The tour also features livestock on many farms. These days more and more consumers are concerned about animal welfare – the tour highlights humane treatment of farm animals and partners with the Animal Welfare Institute. “Once you see a cute piglet nuzzling its mother, you understand how crazy our factory farm system has become. Animals you see on our tour can express their God-given natural behaviors.”
Children especially enjoy seeing the animals. Commented McReynolds: “What child doesn’t love meeting friendly ducks and piglets and lambs? It brings their childhood books to life. Adults like it, too.”
The explosion in interest in local and healthy organic foods in recent years has encouraged more families to see farms in person. Attendance at the tour has doubled in the past few years.
Interest in food safety spurs interest in local and organic food
The tour highlights the enhanced safety of a local food system. In recent times, food recalls and contamination scares have been in the headlines constantly.
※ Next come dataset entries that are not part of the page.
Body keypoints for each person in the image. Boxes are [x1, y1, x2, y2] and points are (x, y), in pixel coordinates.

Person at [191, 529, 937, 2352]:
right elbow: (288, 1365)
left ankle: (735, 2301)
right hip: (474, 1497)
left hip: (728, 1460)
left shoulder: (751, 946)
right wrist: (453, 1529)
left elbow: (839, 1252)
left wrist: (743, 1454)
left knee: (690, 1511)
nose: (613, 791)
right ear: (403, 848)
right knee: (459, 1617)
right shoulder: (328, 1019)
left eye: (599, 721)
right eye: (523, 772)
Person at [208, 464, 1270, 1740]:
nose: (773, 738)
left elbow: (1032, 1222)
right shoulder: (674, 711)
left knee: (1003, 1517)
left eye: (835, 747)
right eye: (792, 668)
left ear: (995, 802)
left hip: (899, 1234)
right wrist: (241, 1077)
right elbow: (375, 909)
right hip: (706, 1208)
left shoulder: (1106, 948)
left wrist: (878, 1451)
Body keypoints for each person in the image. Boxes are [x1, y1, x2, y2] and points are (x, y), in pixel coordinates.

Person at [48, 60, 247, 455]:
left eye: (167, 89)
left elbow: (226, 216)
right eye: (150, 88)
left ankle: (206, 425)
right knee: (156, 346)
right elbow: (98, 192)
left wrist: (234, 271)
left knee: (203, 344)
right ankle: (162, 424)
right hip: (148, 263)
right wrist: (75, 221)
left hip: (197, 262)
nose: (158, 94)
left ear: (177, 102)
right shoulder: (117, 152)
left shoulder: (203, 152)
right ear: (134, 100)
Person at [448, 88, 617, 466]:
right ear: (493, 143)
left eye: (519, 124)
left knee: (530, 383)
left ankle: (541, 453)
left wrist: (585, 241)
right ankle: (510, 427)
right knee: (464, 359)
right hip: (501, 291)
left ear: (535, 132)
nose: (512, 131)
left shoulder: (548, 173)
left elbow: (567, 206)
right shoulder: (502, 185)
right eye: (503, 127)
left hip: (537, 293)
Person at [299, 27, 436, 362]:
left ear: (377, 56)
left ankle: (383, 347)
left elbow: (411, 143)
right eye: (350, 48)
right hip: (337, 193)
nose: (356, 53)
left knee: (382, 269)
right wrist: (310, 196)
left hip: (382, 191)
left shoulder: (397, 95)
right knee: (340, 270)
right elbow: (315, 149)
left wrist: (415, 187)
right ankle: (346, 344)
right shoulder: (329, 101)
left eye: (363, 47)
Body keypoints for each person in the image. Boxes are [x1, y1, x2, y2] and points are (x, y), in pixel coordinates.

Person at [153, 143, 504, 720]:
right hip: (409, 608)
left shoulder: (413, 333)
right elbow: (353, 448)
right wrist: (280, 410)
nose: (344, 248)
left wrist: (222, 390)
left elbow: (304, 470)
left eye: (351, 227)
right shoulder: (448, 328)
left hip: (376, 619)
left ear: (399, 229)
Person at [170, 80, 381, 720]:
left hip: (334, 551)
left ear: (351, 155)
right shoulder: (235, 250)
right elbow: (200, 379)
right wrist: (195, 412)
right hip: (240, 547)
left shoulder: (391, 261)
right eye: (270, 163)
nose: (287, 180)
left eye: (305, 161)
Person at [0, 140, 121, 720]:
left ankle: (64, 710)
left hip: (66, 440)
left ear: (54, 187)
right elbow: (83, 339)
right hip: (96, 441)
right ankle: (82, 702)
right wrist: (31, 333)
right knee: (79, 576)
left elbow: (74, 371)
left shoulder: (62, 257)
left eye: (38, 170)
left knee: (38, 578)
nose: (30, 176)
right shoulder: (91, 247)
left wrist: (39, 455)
A local food system offers the public the chance to purchase food directly from farmers, rather than from a producer far away.
“Why buy spinach from a California farmer you’ve never met, when spinach is available at the farmers market from a farmer you can look in the eye?” says McReynolds.
Tour-goers can learn about the benefits of grass-fed, pasture-raised meats, which are growing fast in popularity. Some experts believe that meat from large, unhygienic feedlots is partly responsible for the rise of dangerous e. coli outbreaks. This year the tour includes buffalo for the first time.
Tour organizers encourage carpooling to save gas and take advantage of the carload pricing. Each carload pays $25 in advance or $30 at the farms – for the entire tour. Or participants can pay $10 per farm per carload.
Tickets are available online at www.carolinafarmstewards.org. An online map shows the location and features of all forty farms. On April 1, printed maps and tickets will be available at all Weaver Street Market locations (Downtown Carrboro, Downtown Hillsborough and Southern Village in Chapel Hill.) Tickets will also be available at the Durham Farmers Market, Harmony Farms in Raleigh, Chatham Marketplace in Pittsboro and other locations.